心配していた父親のケガも、まったく大したことはなかった。
スタッフのかたのいうように、そういえば眉からおでこあたりが、ちょっとアオナジミになってはいるが、本人もいたって元気。
「どこも痛いとこない?」
「ないよ、元気だよ」

こうして父親の入所から二年が経った。
脚が弱ったこと以外、そして、時々の体調不良以外、思ったほどアタマの具合も悪くならない。
英語のスペルも読めるし漢字も読める。
こんなことなら家でなんとか、と家族はつい思ってしまうが、こんな平穏がプロの手で守られ続いていることは明らかだ。
今年一年も本当にありがとうございました、とご挨拶しつつ帰宅する。

ホームからの帰り、近くの大きなお寺の境内で、毎回のように涙し、そこで気持ちを入れ替え母親の待つ家に戻っていたが、そういえば、そんなこともだんだんに少なくなっている。
月日は人を慰め、ちょっとだけ強くする。


一昨日のライブでは、遠方からのお客さまもいらした。
88歳のお母さまもご一緒の、広島の親孝行息子さんやら、福知山脱線事故のチャリティーライブからのお付き合いのかたやら、もう長い長いご縁が、いまに続いている。

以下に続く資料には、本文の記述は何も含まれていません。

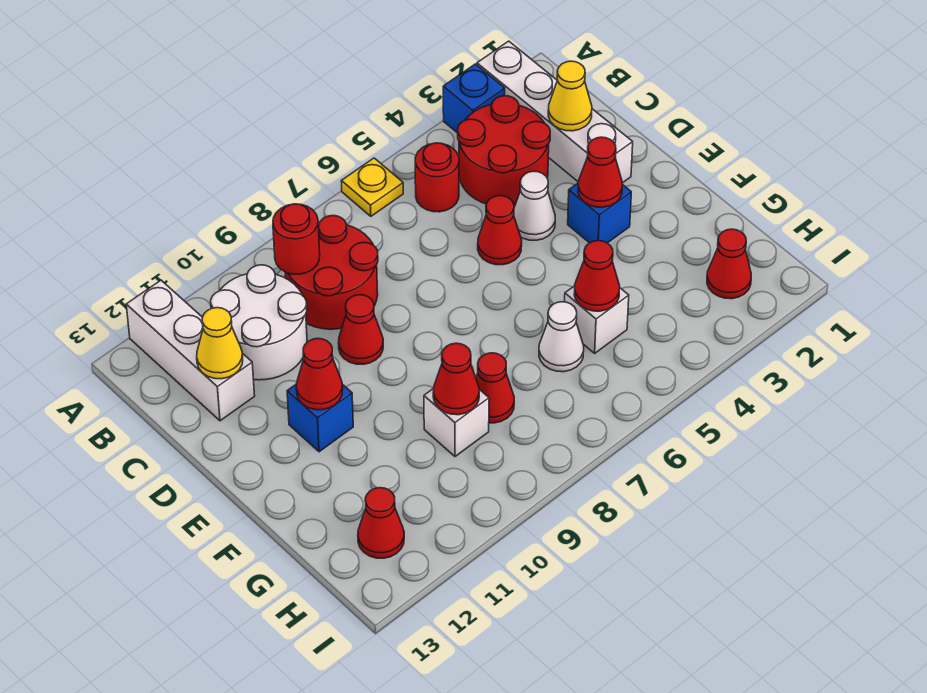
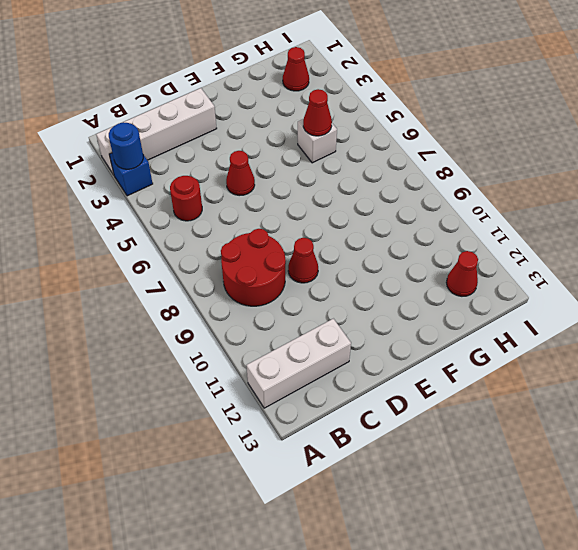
blue round brick A3 level 2 -> none
none -> yellow plate A6 level 1
none -> red round brick B3:C4 level 1
none -> white round brick B10:C11 level 1

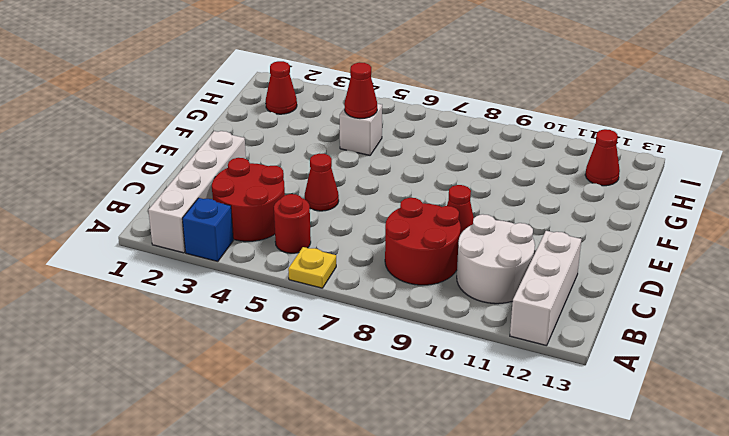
none -> white cone D4 level 1
none -> blue brick E3 level 1
none -> blue brick E11 level 1

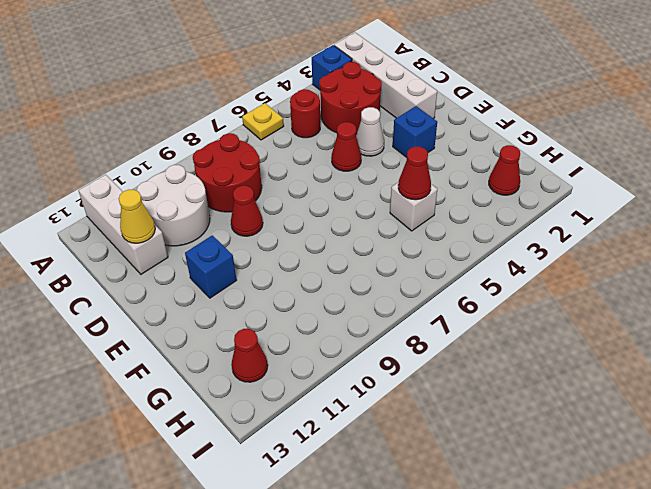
none -> white cone G6 level 1
none -> red cone G8 level 1
none -> white brick G9 level 1

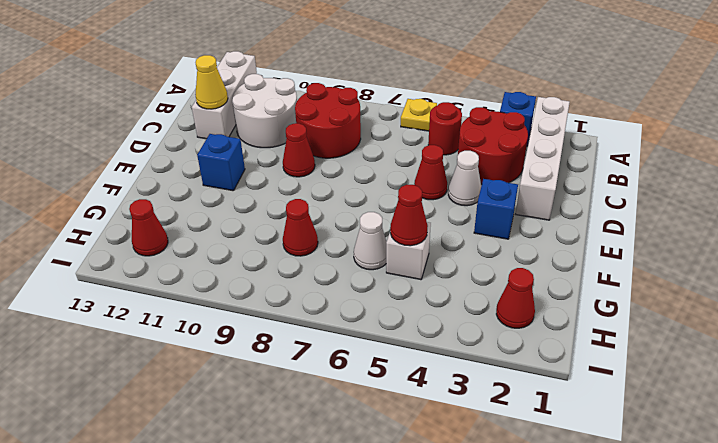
none -> white brick G9 level 1
none -> red round brick B9 level 2
none -> yellow cone C2 level 2

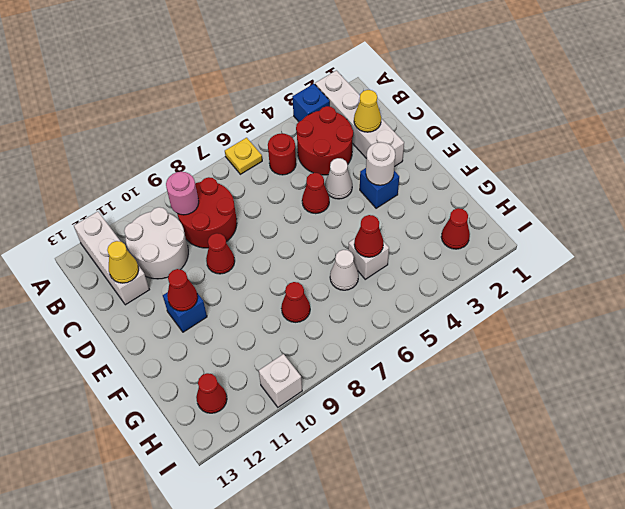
pink round brick B9 level 2 -> red round brick B9 level 2
white round brick E3 level 2 -> red cone E3 level 2
white brick I10 level 1 -> white brick G9 level 1
none -> red cone G9 level 2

19年待って、この朝、孫にやっと心臓移植の通知が来ましたと「喜び」という言葉では表せないような涙を流すご夫婦も、思えばなんと長いご縁だろう。

歌い手としての自分、そして娘としての自分。
まったく大したことはしていないし、自信もないが、でもまあ、それなりにベストは尽くしてきたんだもんなあ。
色々な方々に支えれら助けられ、なんとかやってきたんだもんなあ。
そんなありがたい気持ちでいっぱいになる。

あと一日、今年は残っている。
大掃除も何も、特別なことは何もしない。
もはやそんなチカラがない。
ただただ、私を支えてくださった多くの皆さまに、心からの感謝をお伝えしたいと思う。

いくら申し上げても足りないのですが。
皆さま、本当にありがとうございました。